Kendinizi sürekli stressli bir ortamda yaşamaktan veya çalışmaktan kurtarmaya bakın. Stressle baş edebilmenin birinci koşulu kendi kendinize yardımcı olmanızdan başlar. Stresli bir günün ardından eve gelip rahatlamak için şekerli, bol karbonhidratlı yiyeceklere yöneliyorsunuz. Kısa süreli bir tatmin duygusu zaten yüzünden yüksek olan kan şekerinizin iyice yükselmesine neden oluyor. Yani yangına körükle gitmiş oluyorsunuz. Glisemik indeksi düşük hayvansal protein kaynakları, sağlıklı yağlar (Zeytinyağı ve tereyağı), sebze, yeşillik ağırlıklı bir öğün sizi hem daha uzun süre tok tutacak ve kan şekerinizi dengeleyecektir. Diyetinizdeki omega 3 miktarını artırın Trgigliserid formunda ve net Omega miktarı 700 mgr. veya üstü Olan kapsüllerden günde 3veya 4 tane kullanın. Bağışıklığınızı ve düşünme gücünüzü arttıracaktır. Hareket edin En iyi stres kontrolü egzersizdir. Varsa kulaklığınızı takın bir süreliğine dünyadan kopun ve açık havada yürüyün. Bu sizi hem sorunlarınızdan koparacak hem de ruhunuzu rahatlatacaktır. Beslenmenize probiyotik katın Ev yoğurdu, kefir gibi fermente içecekler ve probiyotik takviyeler zengin probiyotik kaynaklarıdır. Ve bu faydalı bakteriler vücudunuzda ne kadar çoksa bağışıklık sisteminiz de o kadar güçlü olur. Doğada vakit geçirin. İmkanınız varsa deniz kıyısında yürüyün veya oturun, denizin bromürü, sesindeki mucize, uzaklardan hızla size huzur getirecektir. C vitamini ise diyetinizden eksik olmamalı. Eğer günlük beslenmenizde C vitamini kullanmıyorsanız ve de sigara içiyorsanız lütfen bu yazıyı bitirmeden eczanenize koşun ve Cvitamini kullanmaya başlayın. Bu yazıyı yazarken sanki hangi C vitaminini alayım der gibi geliyor. Ben pellet teknolojisinde üretilmiş bir C vitamini kullanarak kan serumumda devamlı aynı seviyede kalan C vitaminini tercih etmekteyim. Uykunuz bozulduysa bitkisel çaylardan destek alabilirsiniz, bu konuda sarı kantaron çayı,Valerian ve melissa gibi bitkisel desteklerden faydalanabilirsiniz.Kendinize uygun, ŞAHSINIZA ÖZEL GEVŞEME TEKNİKLERİ oluşturun. Ya bir eğlenceli filme gidin ya beğendiğiniz bir müzük CDsini alarak kendinizi rahatlatın veya mesleğinizle ilgili olmayan bir hobiniz varsa onu yapmaya konsantre olun. Tahta oymacılığı yapın resim çizin fotoğraf çekin ve kendinizi sorunlarınızdan arındırın.

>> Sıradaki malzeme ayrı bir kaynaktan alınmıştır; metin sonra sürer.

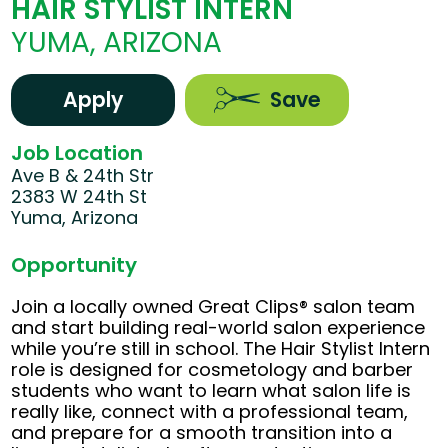
HAIR STYLIST INTERN
YUMA, ARIZONA
Apply
Save
Job Location
Ave B & 24th Str
2383 W 24th St
Yuma, Arizona
Opportunity
Join a locally owned Great Clips® salon team
and start building real-world salon experience
while you’re still in school. The Hair Stylist Intern
role is designed for cosmetology and barber
students who want to learn what salon life is
really like, connect with a professional team,
and prepare for a smooth transition into a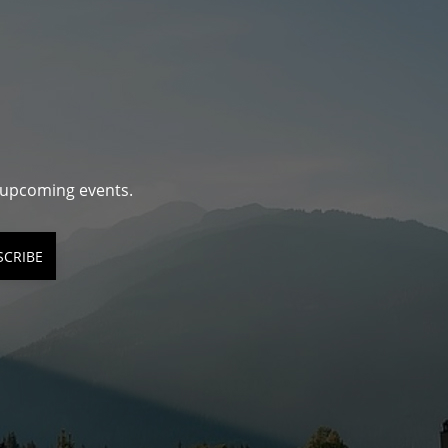
d upcoming events.
SCRIBE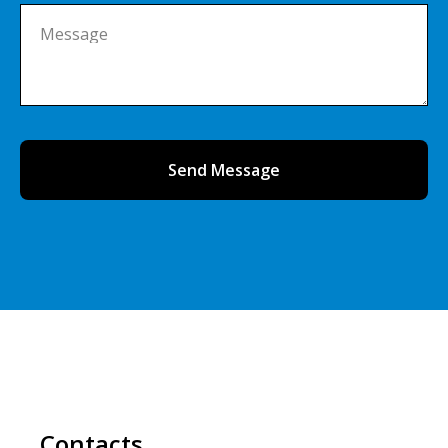
Message
Send Message
Contacts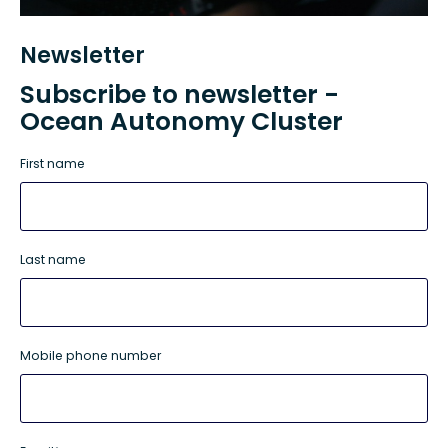
Newsletter
Subscribe to newsletter -
Ocean Autonomy Cluster
First name
Last name
Mobile phone number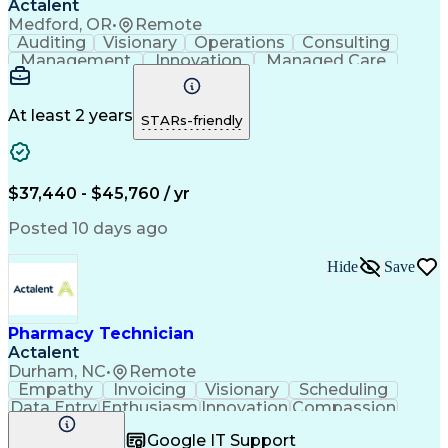
Actalent
Medford, OR
•
Remote
Auditing
Visionary
Operations
Consulting
Management
Innovation
Managed Care
Communication
Microsoft Excel
Medicare Part D
Clinical Pharmacy
Microsoft Outlook
Pharmacy Operations
At least 2 years
STARs-friendly
Medical Prescription
Clinical Documentation
Artificial Intelligence
Engineering Design Process
$37,440 - $45,760 / yr
Posted 10 days ago
Hide
Save
Pharmacy Technician
Actalent
Durham, NC
•
Remote
Empathy
Invoicing
Visionary
Scheduling
Data Entry
Enthusiasm
Innovation
Compassion
Registration
Spreadsheets
Communication
Google IT Support
Inbound Calls
Telecommuting
Outbound Calls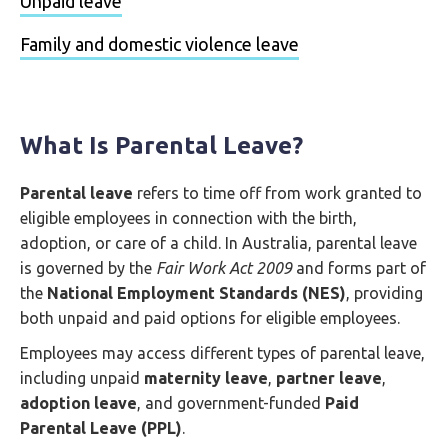
Unpaid leave
Family and domestic violence leave
What Is Parental Leave?
Parental leave
refers to time off from work granted to
eligible employees in connection with the birth,
adoption, or care of a child. In Australia, parental leave
is governed by the
Fair Work Act 2009
and forms part of
the
National Employment Standards (NES)
, providing
both unpaid and paid options for eligible employees.
Employees may access different types of parental leave,
including unpaid
maternity leave
,
partner leave
,
adoption leave
, and government-funded
Paid
Parental Leave (PPL)
.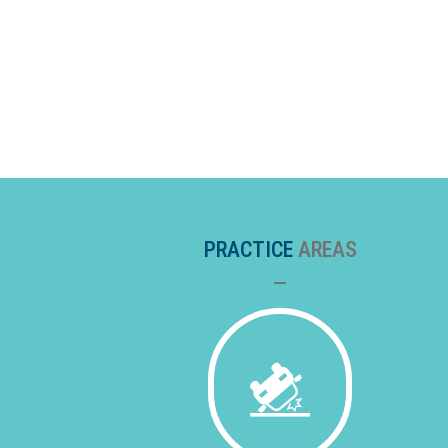
PRACTICE
AREAS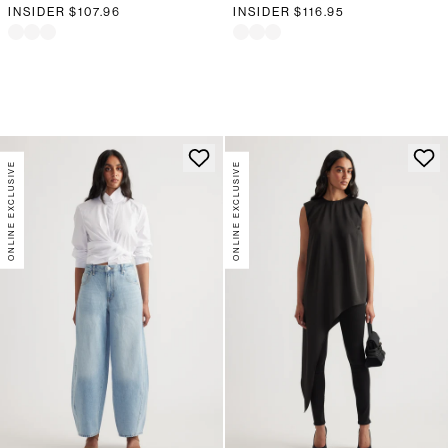
INSIDER
$107.96
INSIDER
$116.95
ONLINE EXCLUSIVE
ONLINE EXCLUSIVE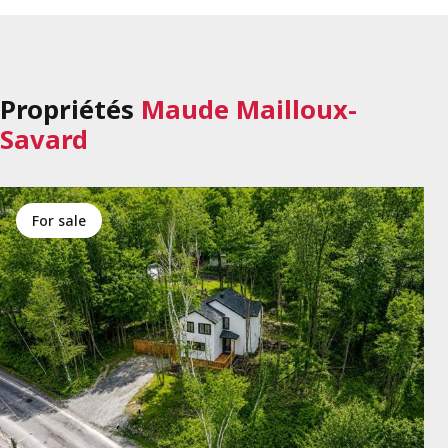
Propriétés
Maude Mailloux-
Savard
for sale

Olabildiğince kendinizi düşünmeyin çünkü biliniz ki sizden çok daha zorda olan insanlar var ve siz onlara doğru bir örnek oluşturarak doğru yaşamanın yolunu açacaksınızdır. Sakın anti depresanlara kendinizden başlamayın, onlar sorunlarınızı düzeltmeyecek sizi sanki düzelmiş gibi kandıracaktır. Unutmayın her sorunda ÇARE SİZSİNİZ. Size destek olabilecek en iyi doktoru tavsiye etmem gerekirse lütfen aynaya bakın ve size doğru yolu aynada gördüğünüz doktorunuz verecektir.